- **PROBLEM 1**:
How many lines in the rows below contain the string "综上所述"? Reply with the number alone.

Sometime next week I'll post my code for hierarchical URLs and some mod_rewrite recipes as well.
-sloop
Re: Clean Hierachical URL's
Posted: Sat Apr 08, 2006 6:33 am
by Russ
I look forward to it sloop, but I guess we would have to re-write a fair few modules unless we can do it all with mod-rewrite?
Russ
Re: Clean Hierachical URL's
Posted: Sat Apr 08, 2006 3:05 pm
by sloop
Russ,
The changes were made to ./index.php, plus the addition of an include file. It handles only in-bound requests that are handed to it by a mod_rewrite rule. It works by splitting the URL on the slashes, and then searching the content table by the content_alias field, until it reaches the end of the URL. So, each piece of the URL corresponds to the unique content_alias name on the Content -> Pages list.
The rest of CMS behaves like it normally does. The way content is stored doesn't change. You can even put .html on the end to make it look like static content, and that's what I've done for a couple of sites.
The one thing I'd change is to build a lookup cache of the content_aliases, so it doesn't have to do queries each time. The sites I've built are being cached by an Akamai-like network (like squid), so most page hits are not going to CMS, unless it needs to be dynamic (like a form response.)
Regards,
-sloop
Re: Clean Hierachical URL's
Posted: Wed Apr 12, 2006 6:32 pm
by sloop
I may have misunderstood your question, Russ. You're correct, if you want existing modules to produce hierarchical URLs, they'll need a code change to do that. Currently I've been using something like this:
Code: Select all
function makeHierURL( $content, $ext='html' ) {
$path='/'.$content->Alias();
$content = ContentManager::LoadContentFromId( $content->ParentId() );
while($content) {
$path='/'.$content->Alias().$path;
$content = ContentManager::LoadContentFromId( $content->ParentId() );
};
return("${path}.{$ext}");
}
In the context of, say, the sitemap plugin, you'd drop the above function into the file function.sitemap.php, then change this line in the body...
Code: Select all
$menu .= "<li><a href=\"".$onecontent->GetURL()."\"";
...to read...
Code: Select all
$menu .= "<li><a href=\"".getFolderizedSitemapURL($onecontent)."\"";
Same for other plugins that use $content->GetURL(). Ultimately, a variation on the makeHierURL() function could be added as a method to the class ContentBase, and save some CPU time.
Re: Clean Hierachical URL's
Posted: Thu Apr 13, 2006 5:25 am
by iNSiPiD
mod_rewrite does the job nicely but you do have to write a new rule for each module or URL form.

- **PROBLEM 2**:
In the forum thread, which field of the content table does sloop's code search by?

- **INPUT DATA**:
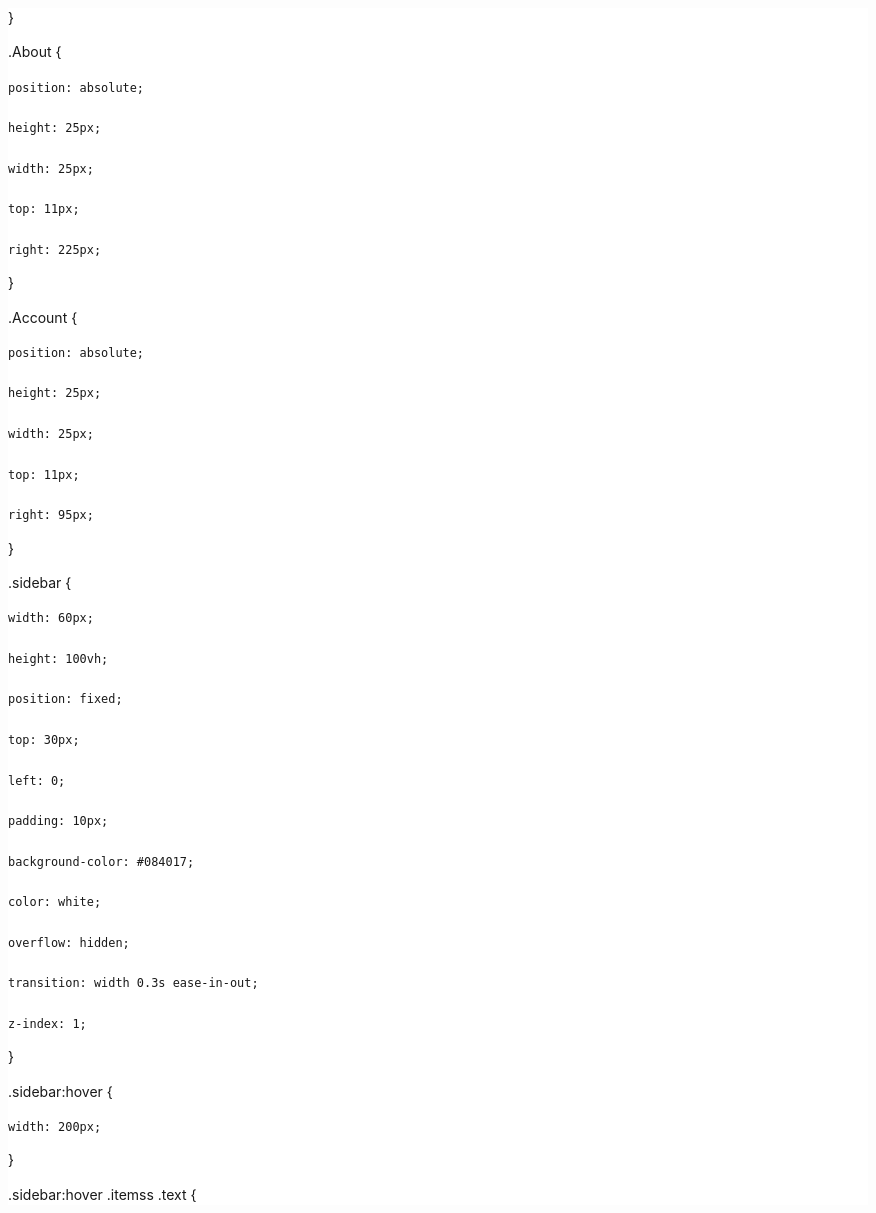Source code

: }



.About {

    position: absolute;

    height: 25px;

    width: 25px;

    top: 11px;

    right: 225px;

}



.Account {

    position: absolute;

    height: 25px;

    width: 25px;

    top: 11px;

    right: 95px;

}

.sidebar {

    width: 60px;

    height: 100vh;

    position: fixed;

    top: 30px;

    left: 0;

    padding: 10px;

    background-color: #084017;

    color: white;

    overflow: hidden;

    transition: width 0.3s ease-in-out;

    z-index: 1;

}

.sidebar:hover {

    width: 200px;

}

.sidebar:hover .itemss .text {
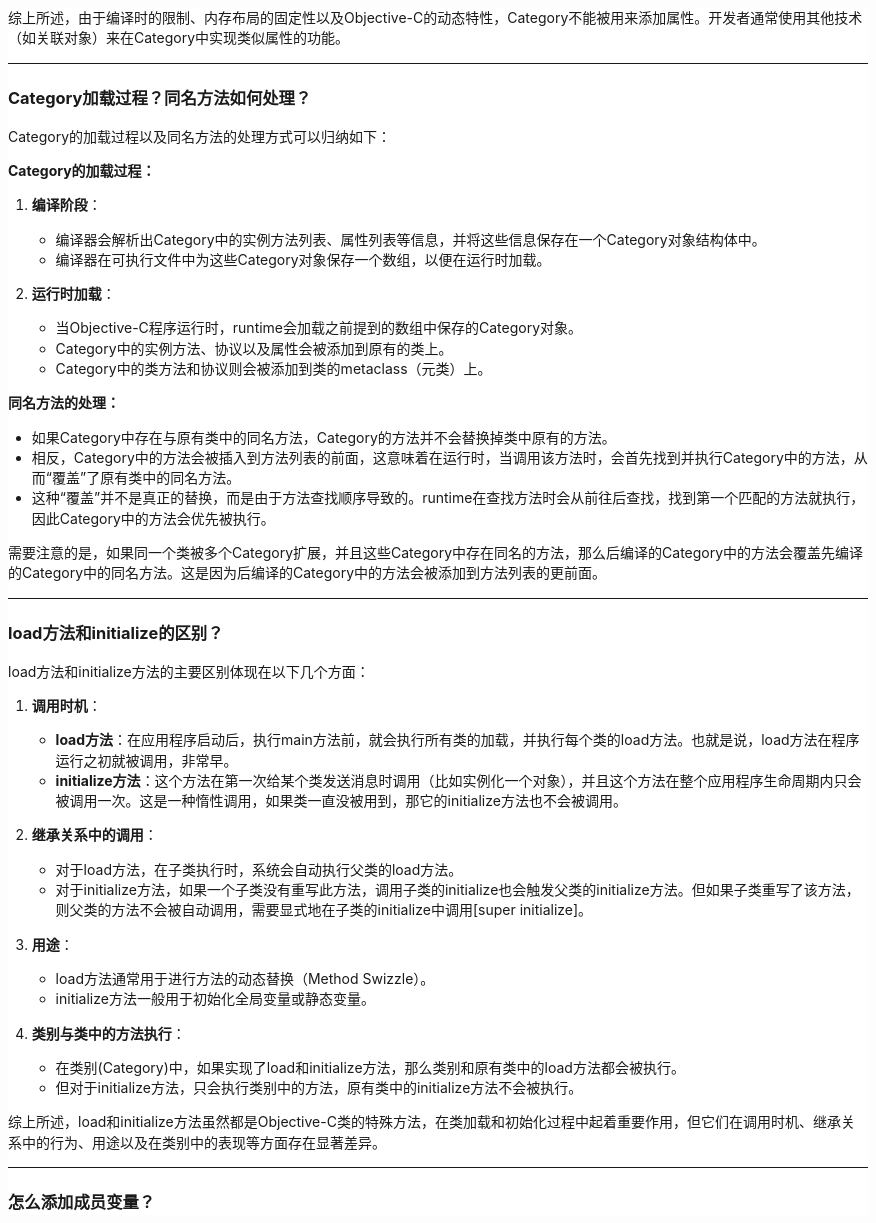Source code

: 综上所述，由于编译时的限制、内存布局的固定性以及Objective-C的动态特性，Category不能被用来添加属性。开发者通常使用其他技术（如关联对象）来在Category中实现类似属性的功能。

---------------------------------------------------------------------

### Category加载过程？同名方法如何处理？

Category的加载过程以及同名方法的处理方式可以归纳如下：

**Category的加载过程：**

1. **编译阶段**：
   - 编译器会解析出Category中的实例方法列表、属性列表等信息，并将这些信息保存在一个Category对象结构体中。
   - 编译器在可执行文件中为这些Category对象保存一个数组，以便在运行时加载。

2. **运行时加载**：
   - 当Objective-C程序运行时，runtime会加载之前提到的数组中保存的Category对象。
   - Category中的实例方法、协议以及属性会被添加到原有的类上。
   - Category中的类方法和协议则会被添加到类的metaclass（元类）上。

**同名方法的处理：**

- 如果Category中存在与原有类中的同名方法，Category的方法并不会替换掉类中原有的方法。
- 相反，Category中的方法会被插入到方法列表的前面，这意味着在运行时，当调用该方法时，会首先找到并执行Category中的方法，从而“覆盖”了原有类中的同名方法。
- 这种“覆盖”并不是真正的替换，而是由于方法查找顺序导致的。runtime在查找方法时会从前往后查找，找到第一个匹配的方法就执行，因此Category中的方法会优先被执行。

需要注意的是，如果同一个类被多个Category扩展，并且这些Category中存在同名的方法，那么后编译的Category中的方法会覆盖先编译的Category中的同名方法。这是因为后编译的Category中的方法会被添加到方法列表的更前面。

---------------------------------------------------------------------

### load方法和initialize的区别？

load方法和initialize方法的主要区别体现在以下几个方面：

1. **调用时机**：
   - **load方法**：在应用程序启动后，执行main方法前，就会执行所有类的加载，并执行每个类的load方法。也就是说，load方法在程序运行之初就被调用，非常早。
   - **initialize方法**：这个方法在第一次给某个类发送消息时调用（比如实例化一个对象），并且这个方法在整个应用程序生命周期内只会被调用一次。这是一种惰性调用，如果类一直没被用到，那它的initialize方法也不会被调用。

2. **继承关系中的调用**：
   - 对于load方法，在子类执行时，系统会自动执行父类的load方法。
   - 对于initialize方法，如果一个子类没有重写此方法，调用子类的initialize也会触发父类的initialize方法。但如果子类重写了该方法，则父类的方法不会被自动调用，需要显式地在子类的initialize中调用[super initialize]。

3. **用途**：
   - load方法通常用于进行方法的动态替换（Method Swizzle）。
   - initialize方法一般用于初始化全局变量或静态变量。

4. **类别与类中的方法执行**：
   - 在类别(Category)中，如果实现了load和initialize方法，那么类别和原有类中的load方法都会被执行。
   - 但对于initialize方法，只会执行类别中的方法，原有类中的initialize方法不会被执行。

综上所述，load和initialize方法虽然都是Objective-C类的特殊方法，在类加载和初始化过程中起着重要作用，但它们在调用时机、继承关系中的行为、用途以及在类别中的表现等方面存在显著差异。

---------------------------------------------------------------------

### 怎么添加成员变量？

- **TASK RESULT 1**:
2

- **TASK RESULT 2**:
The content_alias field.